*Document segment:*
########################################
In the end, I am trying to use your PYNQ-torch framework to accelerate the PyTorch neural networks in this project: GitHub - PhysicsNAS/PhysicsNAS

Do you think this is possible? My plan for achieving this is to get the PYNQ-Torch Neural network accelerators from your examples working, and then re-use them for my own pytorch project.

Best,

  • Gheorghe S

Hi Gheorghe,

I suspect that you maybe short on memory. Can you not give it 64K for Data, I recall this being a very important factor.

As for a simpler example, in my Thesis, the last subsection in section 4 is of a very simple RNN implementation. Highly recommend you give that a go after you try the above.

Kind Regards,
Manohar

Dear Manohar,

Thank you for the helpful advice. Even after changing my memory settings, I was not able to get the Regression ipynb working on my ZCU102 board. I saw others online have similar problems, which one person seemed to have solved by increasing the “Width of Buffer Length Register” parameter for the DMA block. I will explore these options later.

In the meantime I decided to buy the PYNQ-Z1 board that you have used for the Regression project, to hopefully get your regression model working out of the box.

I would like to re-use/modify the neural network accelerators that you have built for your Regression project and apply them to accelerate my own PyTorch project:

Do you think you can outline how one would go about using the accelerators that you have built to accelerate another PyTorch project, containing different neural networks?

Using your overlay, where would I “Drop-In” your accelerators in my PyTorch project? For example, we can look at “Embedded_physics_collision.ipynb” where we train a neural network.

If we comment out the “x = x.cuda()…” lines in the third cell of the above example ipynb, defining the training and test functions, we can run the code on a PYNQ board, although it is very slow. How can I use your accelerators to speed up these training and test functions?

Do I have to modify parts of the C-code defining your accelerators for my different neural network? What parts can I re-use?

Thank you for the help and support.

Best,
-Gheorghe S

Hi Gheorghe,

One way you can decide whether you should use the accelerators I designed is through profiling of your own application. This will help you identify where the bottleneck is which can then be brought into hardware.

As for the modifications required for the accelerators I have designed, indeed you will have to tailor the code to suit your inputs/outputs shape. Remember the benefit of an FPGA is not for abstract hardware design but for very specific hardware design to maximise performance for the requirements.

Kind Regards,
Manohar

Dear Manohar,

Thank you for your close guidance in my efforts at learning from your paper and example projects.
########################################
*Directive A:* Reproduce the PYNQ-Torch forum thread word for word, from "One way you" to "brought into hardware.".
*Directive B:* Render this sentence from the PYNQ-Torch forum thread in Spanish: "In the meantime I decided to buy the PYNQ-Z1 board that you have used for the Regression project, to hopefully get your regression model working out of the box."

*Records provided:*
########################################
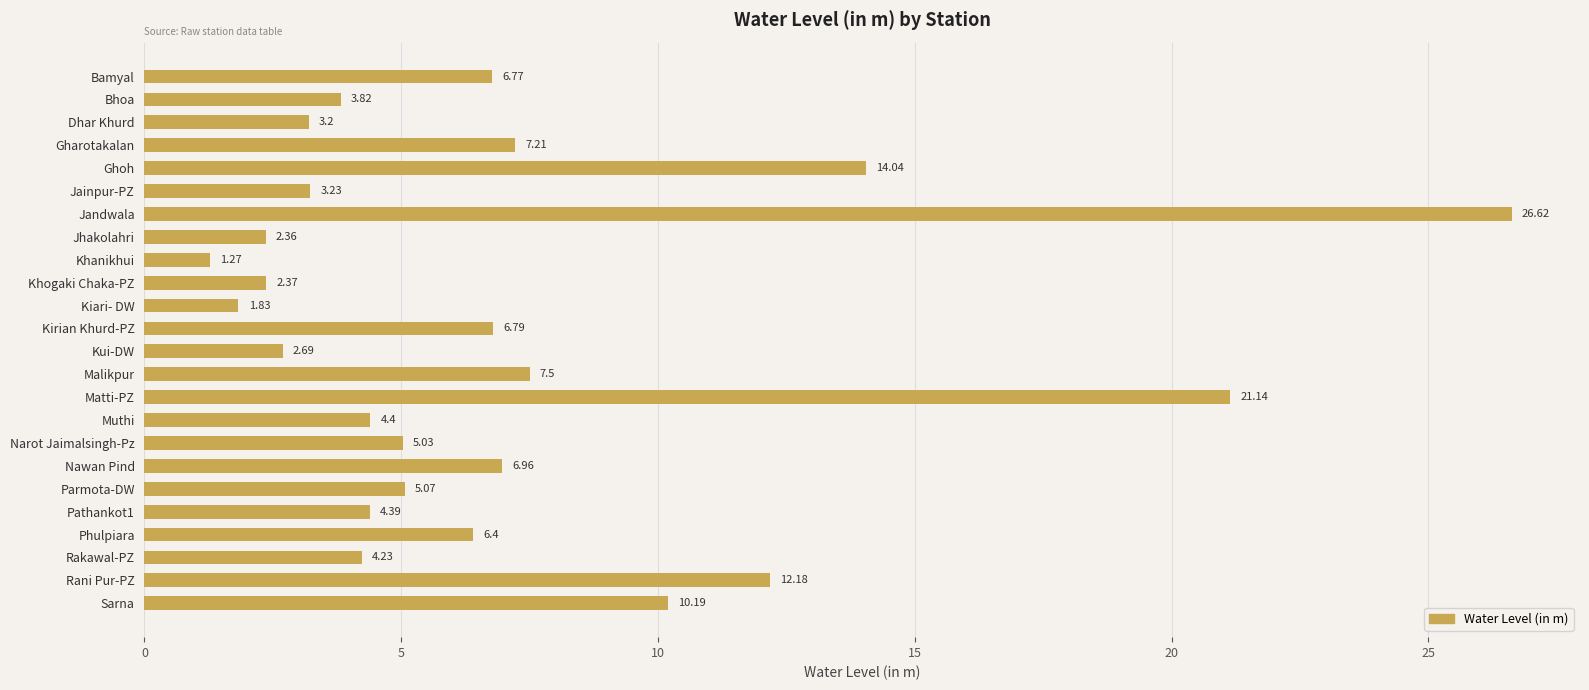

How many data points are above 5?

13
########################################
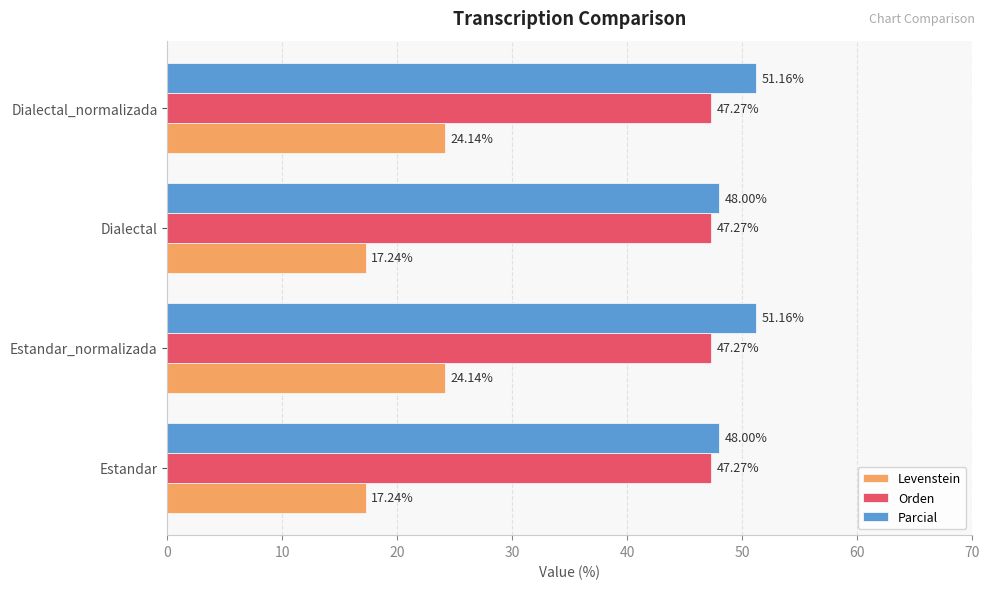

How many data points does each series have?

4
########################################
*Written solution A:*
One way you can decide whether you should use the accelerators I designed is through profiling of your own application. This will help you identify where the bottleneck is which can then be brought into hardware.

*Written solution B:* Mientras tanto, decidí comprar la placa PYNQ-Z1 que usaste para el proyecto Regression, con la esperanza de que tu modelo de regresión funcione desde el primer momento.